This is somewhat off-topic as I’m interested in page-locked memory in general, but it’s relevant to CUDA, so here goes:
1 - Can someone give an explanation of the mechanism by which page-locking is achieved?
I’m guessing this has to do with mlock() which probably sets the VM_LOCKED flag? I realize that I don’t have to do that and that the nvidia API takes care of it for me, but I’m just curious.
2 - Why are H-to-D and D-to-H transfers faster when using page-locked memory?
It seems obvious that in a loaded system page-locking is going to be faster (because the pages you need might be swapped out), but it seems to be faster even with very little load. Is there something in the Linux kernel that makes page-locked transfers faster or is there something in nvidia’s API that makes it faster (or both)?
3 - Can normal applications that are CPU-only (and may or may not use some bus device, if that matters let me know if you don’t mind) achieve performance benefits (not characteristic benefits, such as security) from using page-locked memory in a system where almost no paging is going on to begin with? Again, obviously it could help if the machine was heavily loaded…
if there are links/articles/etc that I can read that clear up some of this, I’d really like that. Also if DMA is involved in some of this and somebody knows where I can read about DMA systems that are in use, that might be nice, also – especially as it relates to CUDA programming, but also in general would be fine, also.
There is a fair amount of Rocket Science™ under the hood to make DMA transfers happen. In addition to page-locking the memory so the OS will not move it around, any DMA peripheral (not just our GPUs) must set up scatter/gather DMA hardware to access the memory. The driver also must ensure that in the event of process exit, the DMA setup will be torn down before the pages are given back to the operating system (a guarantee that is easier to make on some platforms than others).
DMA transfers are faster because the hardware can drive the PCI Express protocols directly, much faster than (say) having the CPU initiate write-combined memory transactions. Also, the hardware can do these transfers concurrently with CPU execution.

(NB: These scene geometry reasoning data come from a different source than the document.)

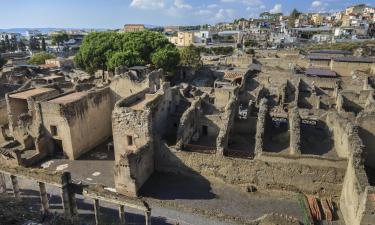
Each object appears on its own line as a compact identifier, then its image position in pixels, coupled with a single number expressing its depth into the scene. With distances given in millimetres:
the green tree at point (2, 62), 70750
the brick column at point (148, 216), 16391
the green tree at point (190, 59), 57481
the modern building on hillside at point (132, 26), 181300
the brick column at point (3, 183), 20500
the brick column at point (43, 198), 18391
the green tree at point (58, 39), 131675
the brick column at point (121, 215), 17000
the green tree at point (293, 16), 156425
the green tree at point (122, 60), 46875
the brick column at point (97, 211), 17531
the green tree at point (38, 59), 74812
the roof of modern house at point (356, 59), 50250
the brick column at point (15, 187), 19344
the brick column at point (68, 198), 18084
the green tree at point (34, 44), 123938
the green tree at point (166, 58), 48438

In CUDA, all memory transfers are done via DMA; the pageable ones are staged into a pair of private DMA areas (so the driver can ping-pong CPU copies to/from one while the hardware is transferring to/from the other). This is slower than the direct transfer because it involves lots of CPU time as well as an extra copy.
In general the operating systems do a good job of keeping things resident that need to be resident. If no paging is going on, everything must be resident anyway so page-locking will not give a performance benefit. The best practice is to keep memory pageable unless you have some compelling reason to lock it down.
The primary difference is need or not need cpu involvment data transfer, so why overlap data transfer with kernel execution must need cudamallochost to get page-locked memory? my means is even if CPU participate data transfer, which also does’t influence GPU computation. why overlap of data transfer with GPU computation must use page-locked memory?
Because there’s no way for the GPU (or any device) to do DMA from pageable memory because the CPU could invalidate the pages while the other device is doing a DMA transfer.